How to complete this task: Write the next part of the article on bone health in children with neurological disorders, starting right after its final sentence.

Exercise text:
%%
Bone health in pediatric patients with neurological disorders
Article information
Abstract
Patients with neurological disorders are at high risk of developing osteoporosis, as they possess multiple risk factors leading to low bone mineral density. Such factors include inactivity, decreased exposure to sunlight, poor nutrition, and the use of medication or treatment that can cause lower bone mineral density such as antiepileptic drugs, ketogenic diet, and glucocorticoids. In this article, mechanisms involved in altered bone health in children with neurological disorders and management for patients with epilepsy, cerebral palsy, and Duchenne muscular dystrophy regarding bone health are reviewed.
Introduction
Osteoporosis is an important comorbidity in children with genetic disorders predisposing to bone fragility and children with acute and chronic illnesses [1]. Osteoporosis in children results from inadequate bone accrual due to diminished rates of bone mineral deposition, whereas osteoporosis in adults primarily occurs from bone mineral loss [2]. Bone mineralization occurs throughout childhood and peaks at the end of adolescence, and the bone mineral density (BMD) achieved during childhood and adolescence determines the risk for osteoporosis and fractures during adulthood [3]. Children lacking adequate bone accretion are at higher risk of developing both fragility fractures during childhood and involutional osteoporosis as adults [4].
Children with neurological disorders such as epilepsy, cerebral palsy (CP), and Duchenne muscular dystrophy (DMD) are at higher risk of low BMD and associated osteoporosis and fractures [5-7]. Pediatric neurological disorders constitute a major secondary cause of osteoporosis in children, as shown in Table 1, and account for a significant portion of the children who are referred for bone density assessment [1,8,9]. In this article, we review the risk factors of low BMD in children with neurological disorders in relation to bone physiology, with a focus on epilepsy, CP, and DMD, and discuss recent developments in management of bone health in these children.
Physiology
1. Bone formation and absorption
The rates of bone absorption and deposition are equal in nongrowing bones, and this balance is maintained through the activities of osteoblasts and osteoclasts, respectively [2]. There is continual bone formation and absorption in living bones, with 4% and 1% of living bone surfaces harboring active osteoblasts and osteoclasts, respectively, at any given time [2]. The balance shifts toward increased bone formation in direct proportion to the amount of stress placed on the bone, with bone mass increasing in response to heavy impacts or loads [2]. As a result, healthy load-bearing bones gain adequate strength to carry heavy loads without risk of fragility fractures [10].
%%
Material shown:
%%
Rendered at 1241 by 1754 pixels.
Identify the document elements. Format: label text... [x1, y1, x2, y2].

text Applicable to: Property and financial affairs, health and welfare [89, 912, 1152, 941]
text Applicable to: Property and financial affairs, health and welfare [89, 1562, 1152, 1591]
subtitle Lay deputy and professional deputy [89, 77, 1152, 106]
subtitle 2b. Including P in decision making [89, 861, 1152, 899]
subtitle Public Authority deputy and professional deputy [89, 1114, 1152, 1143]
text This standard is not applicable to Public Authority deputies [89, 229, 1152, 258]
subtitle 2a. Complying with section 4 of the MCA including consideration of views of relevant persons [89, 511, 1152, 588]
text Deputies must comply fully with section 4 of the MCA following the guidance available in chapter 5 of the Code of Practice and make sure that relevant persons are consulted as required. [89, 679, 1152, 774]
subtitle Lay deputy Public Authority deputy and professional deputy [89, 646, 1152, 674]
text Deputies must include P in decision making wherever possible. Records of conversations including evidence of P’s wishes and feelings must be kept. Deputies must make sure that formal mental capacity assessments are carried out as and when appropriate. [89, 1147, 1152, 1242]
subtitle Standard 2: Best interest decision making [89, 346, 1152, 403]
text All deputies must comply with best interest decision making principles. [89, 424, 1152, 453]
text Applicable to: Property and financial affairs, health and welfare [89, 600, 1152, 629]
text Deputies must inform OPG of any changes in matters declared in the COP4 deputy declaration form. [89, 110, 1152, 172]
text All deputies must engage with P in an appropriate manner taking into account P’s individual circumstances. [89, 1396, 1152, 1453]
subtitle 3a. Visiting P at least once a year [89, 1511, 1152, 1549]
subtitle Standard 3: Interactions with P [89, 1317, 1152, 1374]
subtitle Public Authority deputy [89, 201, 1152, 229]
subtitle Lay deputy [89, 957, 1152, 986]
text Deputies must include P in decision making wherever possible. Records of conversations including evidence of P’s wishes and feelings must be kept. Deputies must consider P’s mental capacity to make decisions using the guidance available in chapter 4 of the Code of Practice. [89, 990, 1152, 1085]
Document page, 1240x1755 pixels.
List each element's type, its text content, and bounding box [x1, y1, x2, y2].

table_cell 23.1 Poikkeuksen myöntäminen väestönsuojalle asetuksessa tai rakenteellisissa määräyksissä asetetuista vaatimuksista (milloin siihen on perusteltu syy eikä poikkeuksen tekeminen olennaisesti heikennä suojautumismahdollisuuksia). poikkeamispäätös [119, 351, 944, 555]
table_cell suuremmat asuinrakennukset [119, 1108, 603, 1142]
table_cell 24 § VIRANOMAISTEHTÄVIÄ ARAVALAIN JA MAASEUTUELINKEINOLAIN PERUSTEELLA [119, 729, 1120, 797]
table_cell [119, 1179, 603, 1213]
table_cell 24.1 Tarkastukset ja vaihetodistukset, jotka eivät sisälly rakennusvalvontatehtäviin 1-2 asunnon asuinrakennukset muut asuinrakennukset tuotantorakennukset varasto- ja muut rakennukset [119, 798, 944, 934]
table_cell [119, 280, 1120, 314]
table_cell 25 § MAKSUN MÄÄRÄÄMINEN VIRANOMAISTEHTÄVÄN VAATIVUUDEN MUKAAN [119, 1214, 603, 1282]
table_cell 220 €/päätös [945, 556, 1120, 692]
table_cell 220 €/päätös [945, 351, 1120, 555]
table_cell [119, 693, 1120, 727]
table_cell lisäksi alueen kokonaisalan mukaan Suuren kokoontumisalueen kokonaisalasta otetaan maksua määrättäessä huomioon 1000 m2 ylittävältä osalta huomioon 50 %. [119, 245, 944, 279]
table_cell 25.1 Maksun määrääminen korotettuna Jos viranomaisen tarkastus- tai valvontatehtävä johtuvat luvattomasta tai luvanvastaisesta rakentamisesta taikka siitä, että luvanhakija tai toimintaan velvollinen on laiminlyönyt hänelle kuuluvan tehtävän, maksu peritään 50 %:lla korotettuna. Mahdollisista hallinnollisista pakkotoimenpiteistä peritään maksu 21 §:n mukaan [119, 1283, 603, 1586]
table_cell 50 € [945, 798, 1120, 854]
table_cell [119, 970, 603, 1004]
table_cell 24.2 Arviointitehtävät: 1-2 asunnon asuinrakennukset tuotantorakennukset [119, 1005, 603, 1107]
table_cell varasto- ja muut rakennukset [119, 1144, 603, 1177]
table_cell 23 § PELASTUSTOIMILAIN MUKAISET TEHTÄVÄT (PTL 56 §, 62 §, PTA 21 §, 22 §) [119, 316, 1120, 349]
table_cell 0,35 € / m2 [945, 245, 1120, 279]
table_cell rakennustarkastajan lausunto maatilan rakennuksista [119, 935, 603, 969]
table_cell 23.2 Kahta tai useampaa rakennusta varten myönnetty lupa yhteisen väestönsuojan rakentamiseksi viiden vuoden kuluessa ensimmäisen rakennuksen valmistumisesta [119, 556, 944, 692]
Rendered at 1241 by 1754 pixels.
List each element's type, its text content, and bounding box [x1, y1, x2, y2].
%%
Your response:
2. Bone mineralization
Calcium and vitamin D play critical roles in mineralization of bone. Most vitamin D is produced naturally in the skin from exposure to sunlight, and less than 10% is obtained orally from consumption of vitamin D-rich foods, such as oily fish (e.g., salmon, mackerel) or supplements (e.g., fish liver oils) [11,12]. The vitamin D produced from sunlight or digestively absorbed is biologically inert and requires activation by two sequential hydroxylation reactions, the first occurring in the liver and the second in the kidneys. In the liver, vitamin D-25-hyroxylase, a cytochrome P450 enzyme, converts vitamin D to 25-hydroxyvitamin D (25(OH)D) (i.e., calcidiol), and this compound is subsequently converted in the kidneys by 25-hydroxyvitamin D3 1-alpha-hydroxylase to 1,25-dihydroxyvitamin D (1,25(OH)2D) (i.e., calcitriol); it is this final form that is biologically active (Fig. 1) [13,14].
Vitamin D plays a role in bone mineralization by maintaining adequate serum levels of calcium and phosphorus, which allow osteoblasts to build bone matrix [2]. The active form of vitamin D promotes calcium and phosphorus absorption in the small intestine, calcium reabsorption in the kidneys, increased osteoblast activity, and reduced osteoclast activity [13]. However, 1,25(OH)2D can also enhance bone resorption in the presence of reduced calcium balance [13]. Parathyroid hormone (PTH) regulates production of 1,25(OH)2D in a manner dependent on serum calcium level, as it promotes tubular reabsorption of calcium, increases renal excretion of phosphorus, and stimulates further production of 1,25(OH)2D [15,16].
Mechanisms involved in altered bone health in children with neurological disorders
1. Nutrition
Proper bone growth in an individual necessitates sufficient calcium consumption. Calcium is required for adequate mineralization of bone matrix, and a positive correlation exists between calcium intake and bone mass in individuals of all ages [17,18]. The recommended dietary calcium intake levels in children are 200 mg/day for ages 0–6 months, 260 mg/day for ages 7–12 months, 700 mg/day for ages 1–3 years, 1,000 mg/day for ages 4–8 years, and 1,300 mg/day for ages 9–18 years [19]. Vitamin D is important for calcium absorption, and vitamin D deficiency results in bone demineralization [7]. The major source of vitamin D is obtained by synthesis in the skin from sun exposure, but dietary intake is also important [20]. A serum 1,25(OH)2D concentration of 70–80 nmol/L is generally required to maintain bone health and reduce bone fragility [21]. Vitamin D deficiency also causes muscle weakness, which can be a substantial problem in children with neurological disorders [22,23]. The optimal doses of supplemented vitamin D for children with motor disabilities and generally low serum 1,25(OH)2D concentration are unknown, but vitamin D supplementation at 400 IU/day during infancy and 600–1,000 IU/day during childhood may be needed to prevent secondary osteoporosis [6,19,24,25].
Children with neurological disorders are at greater risk of poor nutritional intake of calcium and vitamin D; furthermore, problems related to nutrition, such as malnutrition, food intolerance, swallowing problems, gastrointestinal reflux, constipation, eating disorders, and drug-nutrient interactions, are more common in these children [26,27].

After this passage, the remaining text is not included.